BEGIN Page text

I've decided that I'm not going to spend my life sat upstairs, on the bed. I have a hospital style chair (straight up, padded, with a plastic cover and which can be raised or lowered by moving E rings into higher or lower holes), that Occupational Therapy gave me about 15 years ago and so I bought a 17 inch square bean bag pouffe and it all allows me to sit as though on the bed.
I know that part of the problem is anxiety and panic. You see, I'm safe upstairs, if anybody knocks on the door I don't have to see them - stupid at 61, isn't it?
I'm also back to doing my cross stitch. I've had poliphilo/Tony moving furniture around until I found the 'right' place for me to sit. I'm going to try to sit up until Shirley goes to bed at 9 pm. Last night she couldn't undo her bra and Tony found it a difficult thing for him to do for her - quite right she's his mum. If I can hang around at least I could help with that. I can't do much due to pain and stiffness, but that much I could.
Tomorrow will be the first time out since Boxing day (except for nipping to the doctors for everyone's tablets). So far we are going to St. Mary-in-the-Marsh to see E Nesbit's grave and then on to the Woolpack at Brooklands for lunch - though the pub could change if Tony sees anywhere interesting before we get to Brooklands. He wanders around churches and graveyards and I sit and read my Kindle. I love driving, but it's enough in a day.

END Page text

Activity list:
[1] According to the blog post, at what time does Shirley go to bed?
[2] Reproduce the blog post's wording from "I've decided that" up to and including "61, isn't it?".
[3] Translate this sentence from the blog post into Spanish: "I'm also back to doing my cross stitch."
You will not need the listing to complete this work.

BEGIN Recorded data

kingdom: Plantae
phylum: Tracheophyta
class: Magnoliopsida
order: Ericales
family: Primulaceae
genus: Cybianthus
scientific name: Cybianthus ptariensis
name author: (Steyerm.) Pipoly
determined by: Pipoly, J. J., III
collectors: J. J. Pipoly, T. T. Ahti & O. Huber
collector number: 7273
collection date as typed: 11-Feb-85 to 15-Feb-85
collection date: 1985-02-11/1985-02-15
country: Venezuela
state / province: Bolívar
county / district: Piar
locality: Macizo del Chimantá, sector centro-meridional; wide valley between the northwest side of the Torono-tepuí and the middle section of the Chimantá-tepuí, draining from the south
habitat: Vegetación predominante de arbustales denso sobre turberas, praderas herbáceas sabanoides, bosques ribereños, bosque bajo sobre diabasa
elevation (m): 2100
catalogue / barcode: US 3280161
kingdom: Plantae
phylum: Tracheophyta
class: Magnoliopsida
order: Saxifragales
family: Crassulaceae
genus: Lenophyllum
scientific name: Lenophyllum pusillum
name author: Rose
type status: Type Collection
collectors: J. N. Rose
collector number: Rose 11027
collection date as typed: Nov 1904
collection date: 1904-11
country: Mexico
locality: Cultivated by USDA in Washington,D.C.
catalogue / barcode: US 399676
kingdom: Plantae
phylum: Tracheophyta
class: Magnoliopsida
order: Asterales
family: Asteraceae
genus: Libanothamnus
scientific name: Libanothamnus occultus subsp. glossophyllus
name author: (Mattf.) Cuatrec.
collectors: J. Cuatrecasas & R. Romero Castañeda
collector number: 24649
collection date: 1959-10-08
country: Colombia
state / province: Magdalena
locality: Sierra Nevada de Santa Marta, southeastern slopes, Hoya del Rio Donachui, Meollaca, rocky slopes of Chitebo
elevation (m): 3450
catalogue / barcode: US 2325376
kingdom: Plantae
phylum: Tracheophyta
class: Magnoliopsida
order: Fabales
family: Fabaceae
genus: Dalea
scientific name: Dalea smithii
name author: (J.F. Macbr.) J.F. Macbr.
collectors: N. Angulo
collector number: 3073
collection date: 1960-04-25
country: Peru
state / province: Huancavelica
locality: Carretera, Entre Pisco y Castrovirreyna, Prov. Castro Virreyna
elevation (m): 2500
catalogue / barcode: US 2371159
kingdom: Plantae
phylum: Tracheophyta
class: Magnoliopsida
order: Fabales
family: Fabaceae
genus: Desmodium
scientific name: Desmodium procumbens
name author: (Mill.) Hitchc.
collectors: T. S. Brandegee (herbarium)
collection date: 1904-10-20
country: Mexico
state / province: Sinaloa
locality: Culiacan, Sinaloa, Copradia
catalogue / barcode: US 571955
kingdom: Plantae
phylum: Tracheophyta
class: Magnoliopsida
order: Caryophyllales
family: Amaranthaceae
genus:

END Recorded data

Solutions for each task:
[1] 9 pm

[2]
I've decided that I'm not going to spend my life sat upstairs, on the bed. I have a hospital style chair (straight up, padded, with a plastic cover and which can be raised or lowered by moving E rings into higher or lower holes), that Occupational Therapy gave me about 15 years ago and so I bought a 17 inch square bean bag pouffe and it all allows me to sit as though on the bed.
I know that part of the problem is anxiety and panic. You see, I'm safe upstairs, if anybody knocks on the door I don't have to see them - stupid at 61, isn't it?

[3] También he vuelto a hacer mi punto de cruz.